■ Information shown
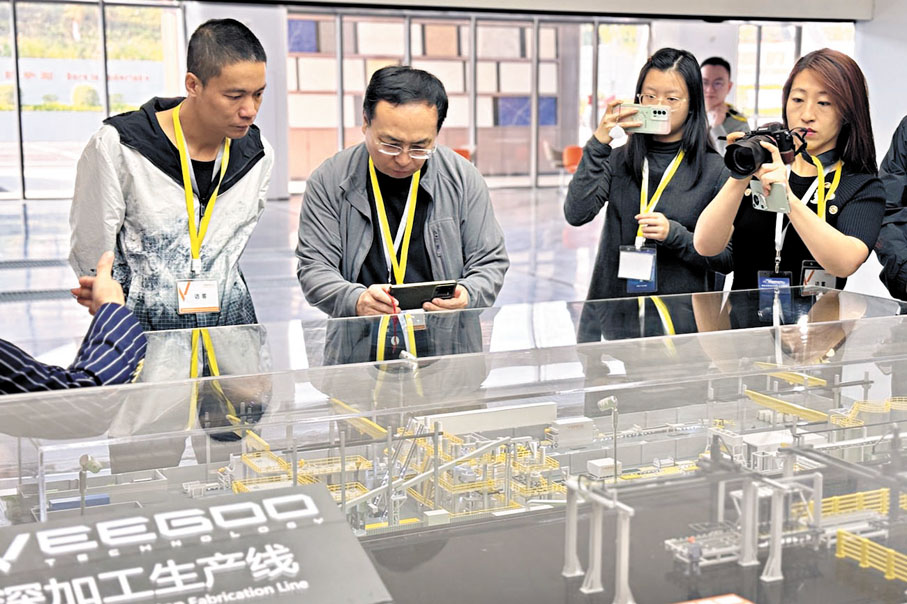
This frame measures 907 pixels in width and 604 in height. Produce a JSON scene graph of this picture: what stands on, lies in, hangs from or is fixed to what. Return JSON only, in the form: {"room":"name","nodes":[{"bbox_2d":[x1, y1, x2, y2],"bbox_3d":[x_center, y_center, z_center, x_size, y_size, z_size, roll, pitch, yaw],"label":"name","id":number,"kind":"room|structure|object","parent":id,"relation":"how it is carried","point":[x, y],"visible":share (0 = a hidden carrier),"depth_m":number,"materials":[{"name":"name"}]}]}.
{"room":"museum","nodes":[
{"label":"museum","id":0,"kind":"room"},
{"bbox_2d":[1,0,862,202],"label":"glass wall","id":1,"kind":"structure","parent":0,"point":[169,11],"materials":[{"name":"clear glass"}]},
{"bbox_2d":[0,0,185,198],"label":"window","id":2,"kind":"structure","parent":1,"relation":"in","point":[103,113],"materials":[{"name":"glass"}]},
{"bbox_2d":[286,8,575,187],"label":"window","id":3,"kind":"structure","parent":1,"relation":"in","point":[362,88],"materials":[{"name":"clear glass"}]},
{"bbox_2d":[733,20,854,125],"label":"window","id":4,"kind":"structure","parent":1,"relation":"in","point":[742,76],"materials":[{"name":"glass"}]},
{"bbox_2d":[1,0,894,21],"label":"ceiling","id":5,"kind":"structure","parent":0,"point":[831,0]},
{"bbox_2d":[0,185,902,359],"bbox_3d":[-0.105,-0.034,9.407,15.106,0.147,16.596,-4,10,-25],"label":"floor","id":6,"kind":"structure","parent":0,"point":[524,212],"depth_m":11.17,"materials":[{"name":"grey tile"}]},
{"bbox_2d":[0,250,146,397],"bbox_3d":[-1.041,0.260,2.385,0.725,1.376,0.889,6,10,30],"label":"person","id":7,"kind":"object","parent":6,"relation":"on","point":[134,360],"visible":0.62,"depth_m":2.35},
{"bbox_2d":[70,17,274,328],"bbox_3d":[-0.898,-0.075,3.952,0.621,1.606,0.636,-4,10,-25],"label":"man","id":8,"kind":"object","parent":6,"relation":"on","point":[146,169],"visible":0.81,"depth_m":3.74},
{"bbox_2d":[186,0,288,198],"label":"column","id":9,"kind":"structure","parent":6,"relation":"on","point":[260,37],"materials":[{"name":"white"}]},
{"bbox_2d":[292,65,509,357],"bbox_3d":[-0.176,-0.008,4.056,0.652,1.477,0.699,-2,9,-12],"label":"man","id":10,"kind":"object","parent":6,"relation":"on","point":[444,206],"visible":0.82,"depth_m":3.87},
{"bbox_2d":[387,280,458,309],"bbox_3d":[-0.103,-0.023,3.617,0.224,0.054,0.148,-4,10,-25],"label":"smartphone","id":11,"kind":"object","parent":10,"relation":"in","point":[416,289],"visible":0.86,"depth_m":3.58,"materials":[{"name":"black"}]},
{"bbox_2d":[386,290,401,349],"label":"red lanyard","id":12,"kind":"object","parent":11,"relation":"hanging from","point":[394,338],"visible":0.9,"depth_m":3.47,"materials":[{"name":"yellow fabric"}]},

■ The task
Would you retype the material exactly, omitting each picture?

■ Result of the task
This frame measures 907 pixels in width and 604 in height. Produce a JSON scene graph of this picture: what stands on, lies in, hangs from or is fixed to what. Return JSON only, in the form: {"room":"name","nodes":[{"bbox_2d":[x1, y1, x2, y2],"bbox_3d":[x_center, y_center, z_center, x_size, y_size, z_size, roll, pitch, yaw],"label":"name","id":number,"kind":"room|structure|object","parent":id,"relation":"how it is carried","point":[x, y],"visible":share (0 = a hidden carrier),"depth_m":number,"materials":[{"name":"name"}]}]}.
{"room":"museum","nodes":[
{"label":"museum","id":0,"kind":"room"},
{"bbox_2d":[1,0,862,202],"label":"glass wall","id":1,"kind":"structure","parent":0,"point":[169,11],"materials":[{"name":"clear glass"}]},
{"bbox_2d":[0,0,185,198],"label":"window","id":2,"kind":"structure","parent":1,"relation":"in","point":[103,113],"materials":[{"name":"glass"}]},
{"bbox_2d":[286,8,575,187],"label":"window","id":3,"kind":"structure","parent":1,"relation":"in","point":[362,88],"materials":[{"name":"clear glass"}]},
{"bbox_2d":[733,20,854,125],"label":"window","id":4,"kind":"structure","parent":1,"relation":"in","point":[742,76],"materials":[{"name":"glass"}]},
{"bbox_2d":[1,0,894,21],"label":"ceiling","id":5,"kind":"structure","parent":0,"point":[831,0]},
{"bbox_2d":[0,185,902,359],"bbox_3d":[-0.105,-0.034,9.407,15.106,0.147,16.596,-4,10,-25],"label":"floor","id":6,"kind":"structure","parent":0,"point":[524,212],"depth_m":11.17,"materials":[{"name":"grey tile"}]},
{"bbox_2d":[0,250,146,397],"bbox_3d":[-1.041,0.260,2.385,0.725,1.376,0.889,6,10,30],"label":"person","id":7,"kind":"object","parent":6,"relation":"on","point":[134,360],"visible":0.62,"depth_m":2.35},
{"bbox_2d":[70,17,274,328],"bbox_3d":[-0.898,-0.075,3.952,0.621,1.606,0.636,-4,10,-25],"label":"man","id":8,"kind":"object","parent":6,"relation":"on","point":[146,169],"visible":0.81,"depth_m":3.74},
{"bbox_2d":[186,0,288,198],"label":"column","id":9,"kind":"structure","parent":6,"relation":"on","point":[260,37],"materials":[{"name":"white"}]},
{"bbox_2d":[292,65,509,357],"bbox_3d":[-0.176,-0.008,4.056,0.652,1.477,0.699,-2,9,-12],"label":"man","id":10,"kind":"object","parent":6,"relation":"on","point":[444,206],"visible":0.82,"depth_m":3.87},
{"bbox_2d":[387,280,458,309],"bbox_3d":[-0.103,-0.023,3.617,0.224,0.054,0.148,-4,10,-25],"label":"smartphone","id":11,"kind":"object","parent":10,"relation":"in","point":[416,289],"visible":0.86,"depth_m":3.58,"materials":[{"name":"black"}]},
{"bbox_2d":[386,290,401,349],"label":"red lanyard","id":12,"kind":"object","parent":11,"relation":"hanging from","point":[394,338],"visible":0.9,"depth_m":3.47,"materials":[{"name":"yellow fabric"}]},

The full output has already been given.